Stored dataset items
◆ ◆ ◆
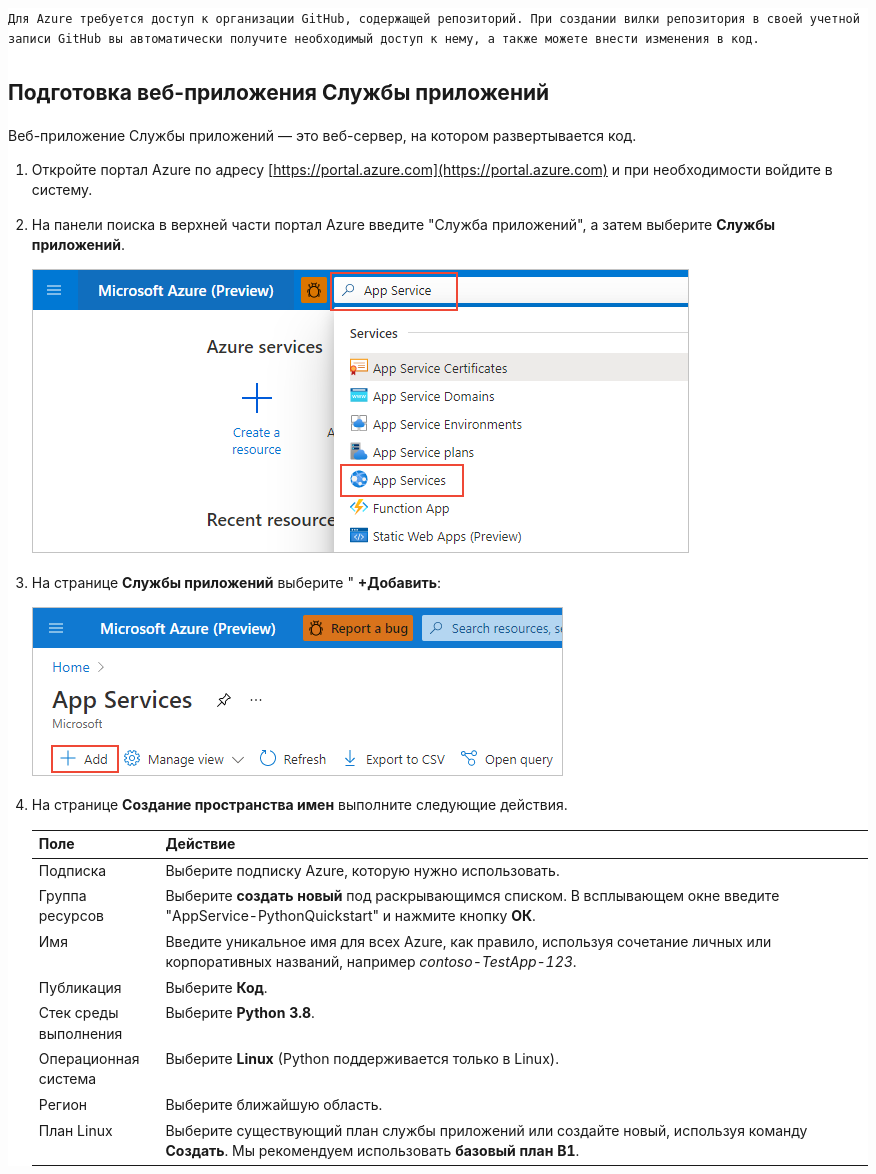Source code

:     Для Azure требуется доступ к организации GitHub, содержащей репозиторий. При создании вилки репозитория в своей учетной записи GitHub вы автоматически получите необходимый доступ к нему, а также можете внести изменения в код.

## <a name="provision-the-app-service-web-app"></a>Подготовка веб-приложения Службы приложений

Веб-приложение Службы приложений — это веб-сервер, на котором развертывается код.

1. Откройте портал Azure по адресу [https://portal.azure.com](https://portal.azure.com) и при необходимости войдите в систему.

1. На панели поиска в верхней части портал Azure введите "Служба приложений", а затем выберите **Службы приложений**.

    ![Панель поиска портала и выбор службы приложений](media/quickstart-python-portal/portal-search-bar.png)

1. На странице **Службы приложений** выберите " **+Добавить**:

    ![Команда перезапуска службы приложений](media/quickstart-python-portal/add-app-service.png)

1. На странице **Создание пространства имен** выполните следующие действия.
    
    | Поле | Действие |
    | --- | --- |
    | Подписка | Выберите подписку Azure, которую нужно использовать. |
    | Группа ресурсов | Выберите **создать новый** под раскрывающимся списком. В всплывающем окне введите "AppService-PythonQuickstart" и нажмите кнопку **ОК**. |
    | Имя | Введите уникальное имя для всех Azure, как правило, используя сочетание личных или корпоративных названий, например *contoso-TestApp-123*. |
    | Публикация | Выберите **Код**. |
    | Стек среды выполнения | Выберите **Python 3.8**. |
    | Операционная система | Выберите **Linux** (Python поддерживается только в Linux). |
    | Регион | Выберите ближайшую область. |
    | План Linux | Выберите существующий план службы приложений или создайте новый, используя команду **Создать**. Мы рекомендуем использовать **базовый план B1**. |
◆ ◆ ◆
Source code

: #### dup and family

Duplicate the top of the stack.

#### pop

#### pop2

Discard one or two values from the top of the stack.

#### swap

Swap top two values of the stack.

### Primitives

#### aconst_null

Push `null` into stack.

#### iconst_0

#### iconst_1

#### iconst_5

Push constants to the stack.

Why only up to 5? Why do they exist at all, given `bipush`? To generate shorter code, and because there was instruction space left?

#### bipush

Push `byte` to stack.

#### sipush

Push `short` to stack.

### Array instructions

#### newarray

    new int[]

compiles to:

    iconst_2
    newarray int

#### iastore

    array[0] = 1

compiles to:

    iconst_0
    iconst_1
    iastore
◆ ◆ ◆
▶ [YOUR GOAL]:
Take everything from the line containing "Поле | Действие |" down to the line containing "план B1**. |", change "Регион" to "Расположение", and return those lines with nothing else altered.

▶ [OUTPUT FOR THIS TASK]:
    | Поле | Действие |
    | --- | --- |
    | Подписка | Выберите подписку Azure, которую нужно использовать. |
    | Группа ресурсов | Выберите **создать новый** под раскрывающимся списком. В всплывающем окне введите "AppService-PythonQuickstart" и нажмите кнопку **ОК**. |
    | Имя | Введите уникальное имя для всех Azure, как правило, используя сочетание личных или корпоративных названий, например *contoso-TestApp-123*. |
    | Публикация | Выберите **Код**. |
    | Стек среды выполнения | Выберите **Python 3.8**. |
    | Операционная система | Выберите **Linux** (Python поддерживается только в Linux). |
    | Расположение | Выберите ближайшую область. |
    | План Linux | Выберите существующий план службы приложений или создайте новый, используя команду **Создать**. Мы рекомендуем использовать **базовый план B1**. |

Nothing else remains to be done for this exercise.